[WORK TASK 1] Put the data records, from their start through the line containing "right shoulder: (293, 127, 1)", into a numbered list, with both ends included and blank lines dropped. Leave the pictures out of the list.

I don't however want to give the impression that this is a grim book, as there are many funny sections in it and Bissell is a talented writer. Nor is the Aral Sea the only subject covered. It is not even the main subject of this travel essay. Most of the book is devoted to Bissell's travels, most of them with a young Uzbek named Rustam, hired as a translator but becoming a friend as he journeyed throughout Uzbekistan, from the T'ien Shan Mountains and Ferghana Valley in the far east of the nation through Tashkent, Samarkand, and Bukhara. Along the way the author relates many interest aspects of Uzbek history and culture, including the days of the Mongols, Timur (known in the West as Tamerlane), the Samanid dynasty of 819-1005 (during which time Uzbekistan became a center of Islamic learning, producing the great doctor ibn Sina, known to Westerners as Avicenna, revered in the West as late as 1700s, and al-Khorezmi, from whose name the word algorithm is derived), the Great Game (the 19th century Cold War of sorts between Russia and the British for supremacy in Central Asia), and the rule of Islam Karimov.

Data records
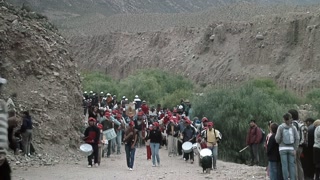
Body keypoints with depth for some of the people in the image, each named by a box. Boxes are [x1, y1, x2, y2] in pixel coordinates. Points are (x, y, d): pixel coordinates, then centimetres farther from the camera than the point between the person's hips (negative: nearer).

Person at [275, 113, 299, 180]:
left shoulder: (280, 127, -6)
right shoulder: (293, 127, 1)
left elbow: (277, 138, -8)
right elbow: (297, 139, -4)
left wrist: (278, 142, 14)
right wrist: (295, 149, 0)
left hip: (283, 148, -2)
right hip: (291, 148, 2)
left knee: (284, 165, 1)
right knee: (292, 165, 6)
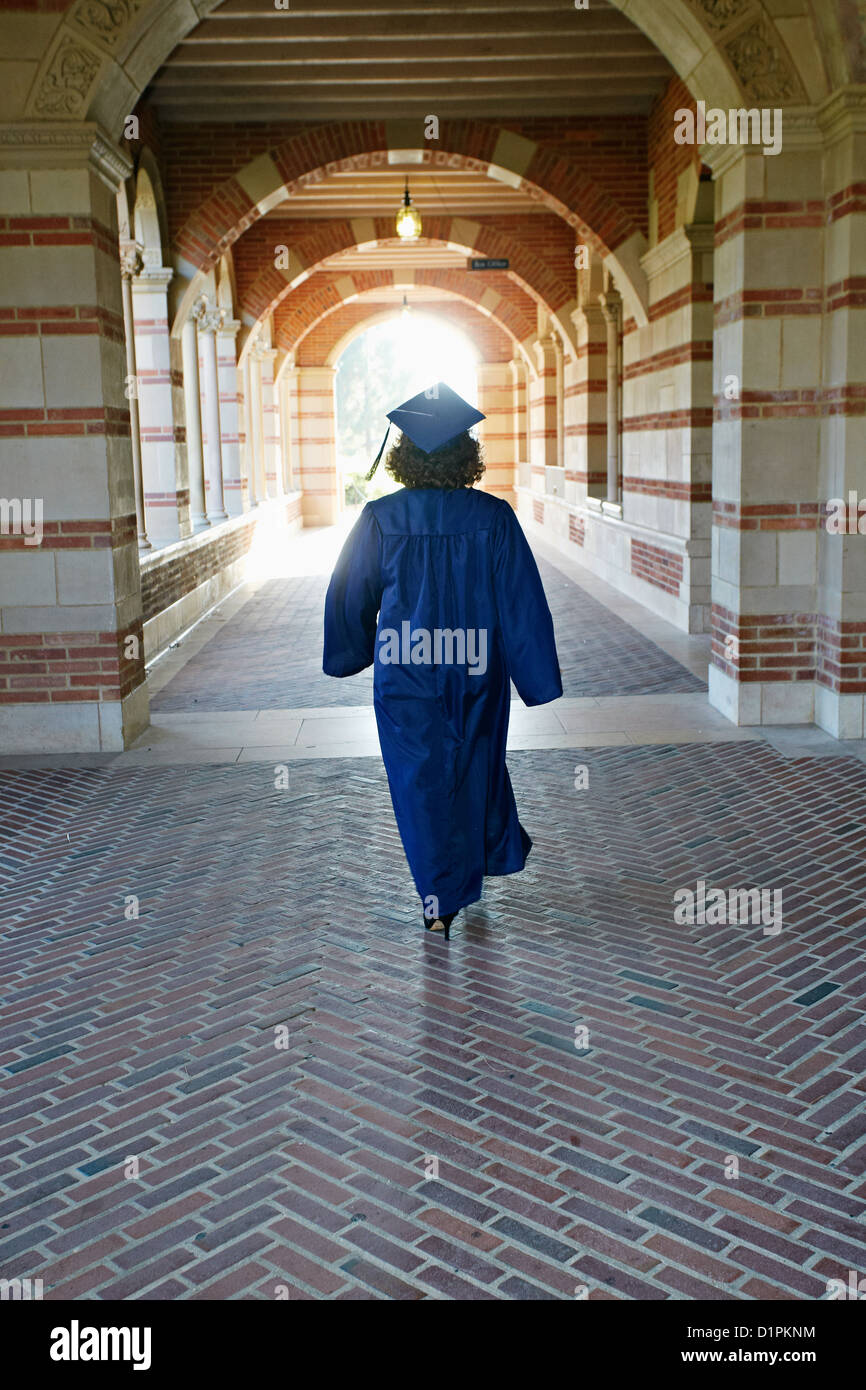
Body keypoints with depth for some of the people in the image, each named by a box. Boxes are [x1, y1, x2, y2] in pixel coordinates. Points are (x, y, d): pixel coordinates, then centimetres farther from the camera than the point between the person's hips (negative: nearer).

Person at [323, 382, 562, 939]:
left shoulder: (380, 518, -11)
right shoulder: (494, 517, -12)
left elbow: (350, 595, 1)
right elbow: (523, 601, -9)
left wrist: (350, 654, 18)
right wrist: (537, 676, -1)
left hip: (405, 671, -1)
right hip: (476, 669, 2)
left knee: (420, 777, 9)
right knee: (476, 761, 24)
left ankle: (441, 899, 12)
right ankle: (494, 852, 47)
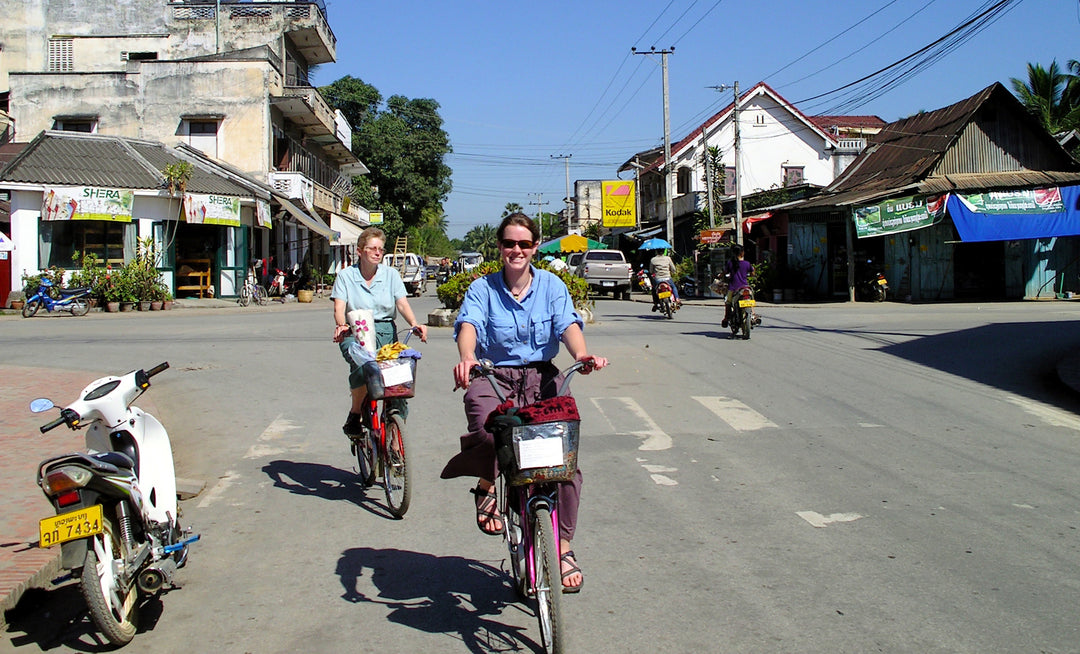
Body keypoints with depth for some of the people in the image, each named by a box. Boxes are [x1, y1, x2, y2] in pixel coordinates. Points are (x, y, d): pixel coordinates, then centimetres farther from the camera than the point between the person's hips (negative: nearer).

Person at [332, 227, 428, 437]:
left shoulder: (391, 274, 11)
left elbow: (402, 303, 0)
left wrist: (414, 324, -20)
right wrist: (341, 325, -28)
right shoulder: (346, 276, 6)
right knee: (362, 365, -33)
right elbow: (339, 307, -5)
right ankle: (355, 415, -11)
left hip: (385, 330, 2)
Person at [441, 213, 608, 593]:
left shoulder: (551, 285, 7)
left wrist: (581, 353, -33)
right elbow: (469, 323, -15)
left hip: (542, 378, 2)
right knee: (487, 430, -35)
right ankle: (487, 484, 1)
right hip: (494, 379, -1)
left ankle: (563, 547, 3)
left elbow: (568, 323, -10)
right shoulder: (483, 288, 4)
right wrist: (466, 357, -38)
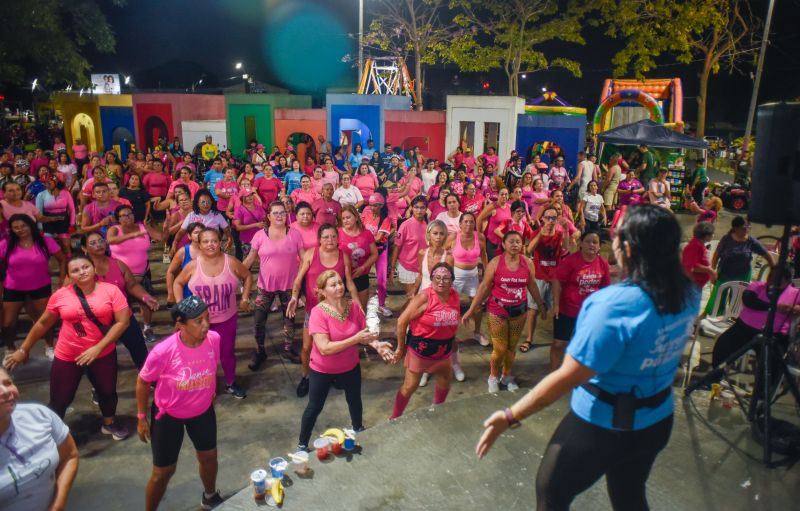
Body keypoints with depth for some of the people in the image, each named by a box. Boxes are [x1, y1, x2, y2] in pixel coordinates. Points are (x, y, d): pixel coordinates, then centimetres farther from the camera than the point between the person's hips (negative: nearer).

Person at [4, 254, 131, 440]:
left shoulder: (111, 290, -11)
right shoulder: (60, 295, -6)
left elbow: (122, 321, -15)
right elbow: (43, 323, 7)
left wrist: (98, 348, -20)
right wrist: (24, 349, 12)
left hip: (103, 354, 0)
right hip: (67, 357, 0)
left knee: (108, 391, 19)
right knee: (59, 401, 6)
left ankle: (109, 423, 45)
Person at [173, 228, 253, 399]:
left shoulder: (231, 262, -11)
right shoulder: (193, 265, -12)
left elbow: (248, 276, 5)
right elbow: (178, 283, 4)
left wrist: (245, 298, -1)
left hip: (227, 319, 1)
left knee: (228, 353, 14)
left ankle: (231, 384, 37)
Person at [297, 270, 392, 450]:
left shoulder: (353, 305, -15)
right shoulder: (318, 312, -28)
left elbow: (363, 332, -5)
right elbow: (325, 348, -33)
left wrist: (376, 344, -25)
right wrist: (356, 338, -36)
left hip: (350, 367, 5)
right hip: (322, 370, -4)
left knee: (354, 401, 27)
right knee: (314, 408, 14)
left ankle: (358, 430, 56)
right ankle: (302, 444, 37)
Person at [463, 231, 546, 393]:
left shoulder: (528, 263, -3)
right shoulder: (495, 262, -10)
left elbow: (532, 286, 10)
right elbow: (484, 287, -7)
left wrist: (540, 305, 13)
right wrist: (471, 310, -8)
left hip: (519, 312, 3)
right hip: (497, 312, -2)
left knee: (512, 347, 12)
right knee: (499, 349, 1)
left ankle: (507, 376, 35)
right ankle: (493, 377, 27)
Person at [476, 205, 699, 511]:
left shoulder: (615, 306, -32)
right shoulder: (687, 294, -9)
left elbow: (567, 377, -30)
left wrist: (510, 416, -23)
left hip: (603, 426, -7)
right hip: (656, 421, 7)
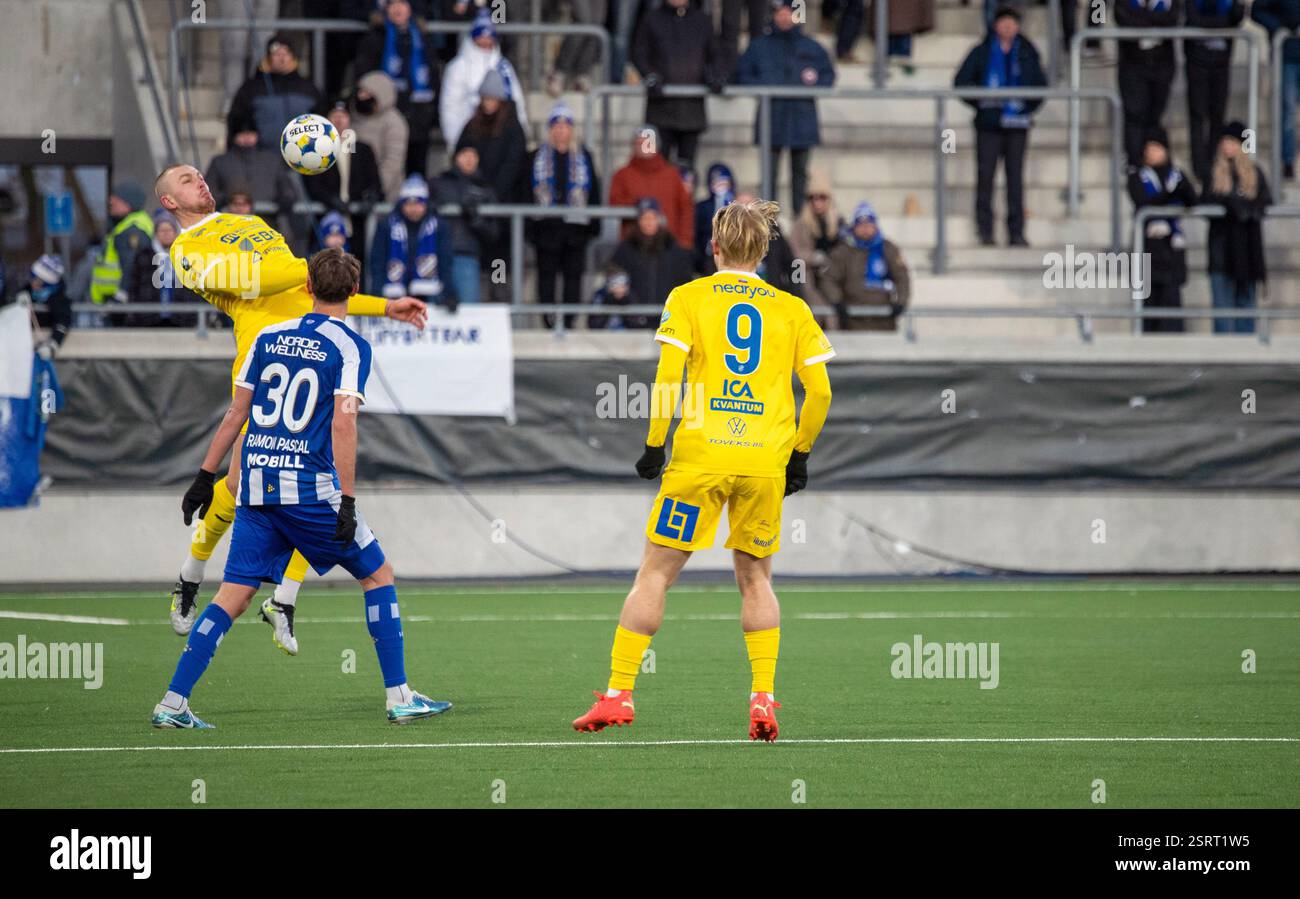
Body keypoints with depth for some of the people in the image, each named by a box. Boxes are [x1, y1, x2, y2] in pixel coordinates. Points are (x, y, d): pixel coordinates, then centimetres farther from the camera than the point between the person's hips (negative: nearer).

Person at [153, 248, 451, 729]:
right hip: (311, 487, -4)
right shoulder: (350, 347, -4)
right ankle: (399, 698, 9)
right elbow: (343, 425, -13)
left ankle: (173, 703, -3)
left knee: (233, 595, 6)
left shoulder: (269, 337, 11)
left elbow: (235, 413, 11)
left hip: (256, 486, 4)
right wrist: (347, 502, -14)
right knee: (377, 574, 11)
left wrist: (206, 476, 17)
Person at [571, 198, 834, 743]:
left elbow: (668, 376, -8)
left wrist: (655, 444, 0)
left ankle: (618, 693, 2)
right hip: (765, 461, 2)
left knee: (656, 572, 5)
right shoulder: (791, 309, 9)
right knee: (755, 578, 15)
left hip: (701, 454, -2)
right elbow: (820, 392, 6)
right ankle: (763, 698, 3)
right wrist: (800, 454, 17)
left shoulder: (688, 298, 3)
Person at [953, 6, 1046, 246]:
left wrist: (1029, 107, 4)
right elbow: (961, 81, 4)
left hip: (1017, 124, 2)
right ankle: (985, 231, -1)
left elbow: (1041, 84, 17)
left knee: (1015, 177, 1)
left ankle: (1016, 232, 4)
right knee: (985, 176, -5)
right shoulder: (982, 53, 4)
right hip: (989, 125, -2)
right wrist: (980, 103, -5)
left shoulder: (1026, 55, 9)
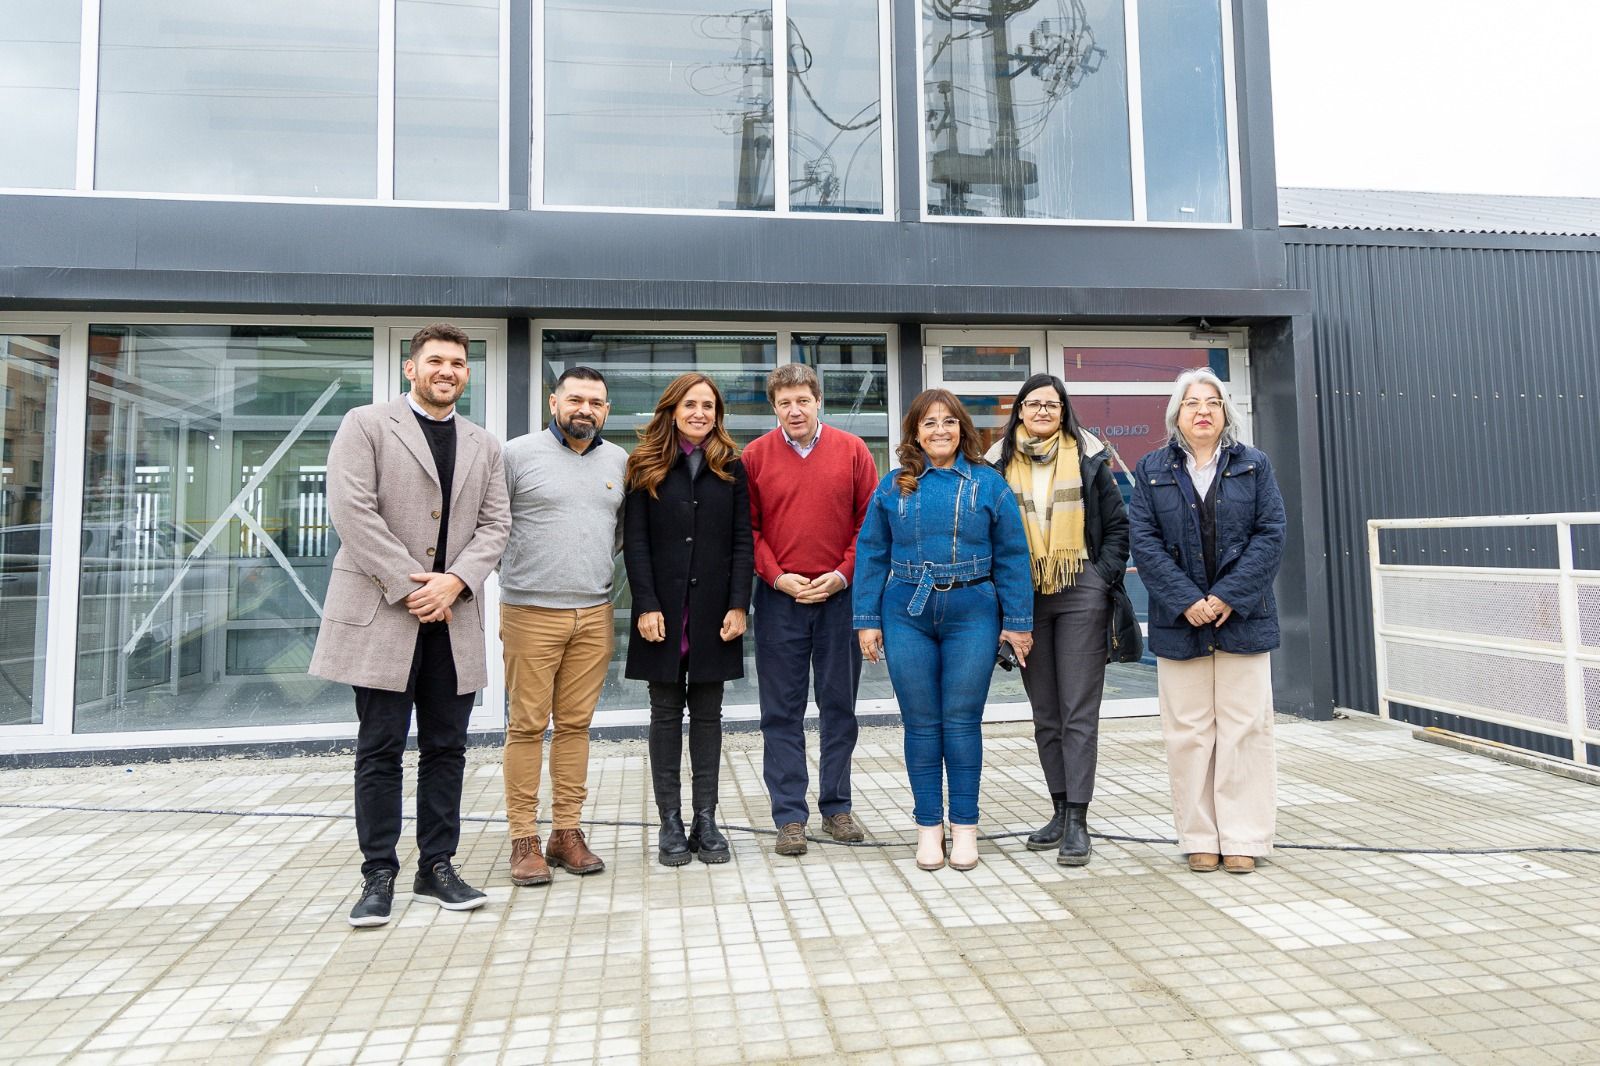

[WORK TASK 2] According to the source text, whose name gave rise to the word algorithm?

[EXERCISE OUTPUT 1]
1. Body keypoints with depth for some of the people in the image, each named by a box. Boxes are [x1, y1, x2, y2] in pixel coordinates. Points are (x, y, d): pixel coordinates, then centimetres farther from the camera than the point between the person's hips (negative: nearer).
2. Person at [275, 113, 299, 180]:
3. left shoulder: (280, 127, -6)
4. right shoulder: (293, 127, 1)

[EXERCISE OUTPUT 2] Al-Khorezmi.